[LISTED ENTRIES — start]

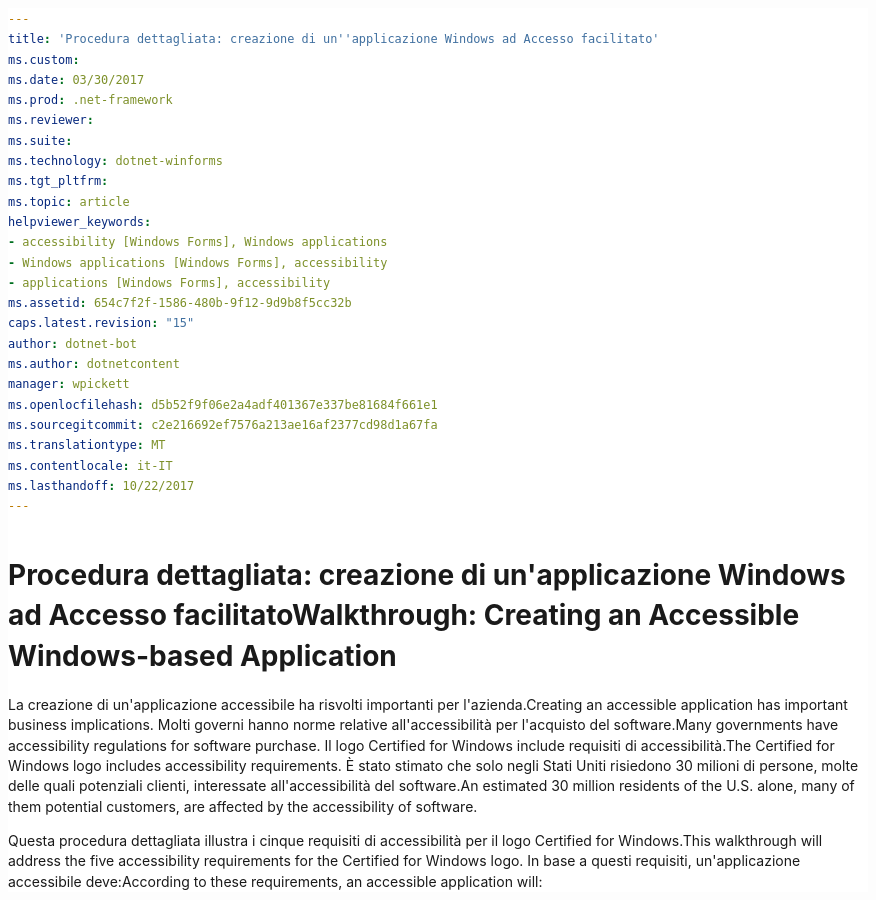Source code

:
 ```yaml
---
title: 'Procedura dettagliata: creazione di un''applicazione Windows ad Accesso facilitato'
ms.custom: 
ms.date: 03/30/2017
ms.prod: .net-framework
ms.reviewer: 
ms.suite: 
ms.technology: dotnet-winforms
ms.tgt_pltfrm: 
ms.topic: article
helpviewer_keywords:
- accessibility [Windows Forms], Windows applications
- Windows applications [Windows Forms], accessibility
- applications [Windows Forms], accessibility
ms.assetid: 654c7f2f-1586-480b-9f12-9d9b8f5cc32b
caps.latest.revision: "15"
author: dotnet-bot
ms.author: dotnetcontent
manager: wpickett
ms.openlocfilehash: d5b52f9f06e2a4adf401367e337be81684f661e1
ms.sourcegitcommit: c2e216692ef7576a213ae16af2377cd98d1a67fa
ms.translationtype: MT
ms.contentlocale: it-IT
ms.lasthandoff: 10/22/2017
---
```

# <a name="walkthrough-creating-an-accessible-windows-based-application"></a><span data-ttu-id="63d2a-102">Procedura dettagliata: creazione di un'applicazione Windows ad Accesso facilitato</span><span class="sxs-lookup"><span data-stu-id="63d2a-102">Walkthrough: Creating an Accessible Windows-based Application</span></span>
<span data-ttu-id="63d2a-103">La creazione di un'applicazione accessibile ha risvolti importanti per l'azienda.</span><span class="sxs-lookup"><span data-stu-id="63d2a-103">Creating an accessible application has important business implications.</span></span> <span data-ttu-id="63d2a-104">Molti governi hanno norme relative all'accessibilità per l'acquisto del software.</span><span class="sxs-lookup"><span data-stu-id="63d2a-104">Many governments have accessibility regulations for software purchase.</span></span> <span data-ttu-id="63d2a-105">Il logo Certified for Windows include requisiti di accessibilità.</span><span class="sxs-lookup"><span data-stu-id="63d2a-105">The Certified for Windows logo includes accessibility requirements.</span></span> <span data-ttu-id="63d2a-106">È stato stimato che solo negli Stati Uniti risiedono 30 milioni di persone, molte delle quali potenziali clienti, interessate all'accessibilità del software.</span><span class="sxs-lookup"><span data-stu-id="63d2a-106">An estimated 30 million residents of the U.S. alone, many of them potential customers, are affected by the accessibility of software.</span></span>  
  
 <span data-ttu-id="63d2a-107">Questa procedura dettagliata illustra i cinque requisiti di accessibilità per il logo Certified for Windows.</span><span class="sxs-lookup"><span data-stu-id="63d2a-107">This walkthrough will address the five accessibility requirements for the Certified for Windows logo.</span></span> <span data-ttu-id="63d2a-108">In base a questi requisiti, un'applicazione accessibile deve:</span><span class="sxs-lookup"><span data-stu-id="63d2a-108">According to these requirements, an accessible application will:</span></span>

[LISTED ENTRIES — finish]

▶ _WHAT YOU ARE ASKED TO DO_
Write down, word for word, the lines above from the one containing "Accessible Windows-based Application</span></span>" through the one containing "accessibility of software.</span></span>", both ends included.

▶ _RESPONSE_
# <a name="walkthrough-creating-an-accessible-windows-based-application"></a><span data-ttu-id="63d2a-102">Procedura dettagliata: creazione di un'applicazione Windows ad Accesso facilitato</span><span class="sxs-lookup"><span data-stu-id="63d2a-102">Walkthrough: Creating an Accessible Windows-based Application</span></span>
<span data-ttu-id="63d2a-103">La creazione di un'applicazione accessibile ha risvolti importanti per l'azienda.</span><span class="sxs-lookup"><span data-stu-id="63d2a-103">Creating an accessible application has important business implications.</span></span> <span data-ttu-id="63d2a-104">Molti governi hanno norme relative all'accessibilità per l'acquisto del software.</span><span class="sxs-lookup"><span data-stu-id="63d2a-104">Many governments have accessibility regulations for software purchase.</span></span> <span data-ttu-id="63d2a-105">Il logo Certified for Windows include requisiti di accessibilità.</span><span class="sxs-lookup"><span data-stu-id="63d2a-105">The Certified for Windows logo includes accessibility requirements.</span></span> <span data-ttu-id="63d2a-106">È stato stimato che solo negli Stati Uniti risiedono 30 milioni di persone, molte delle quali potenziali clienti, interessate all'accessibilità del software.</span><span class="sxs-lookup"><span data-stu-id="63d2a-106">An estimated 30 million residents of the U.S. alone, many of them potential customers, are affected by the accessibility of software.</span></span>  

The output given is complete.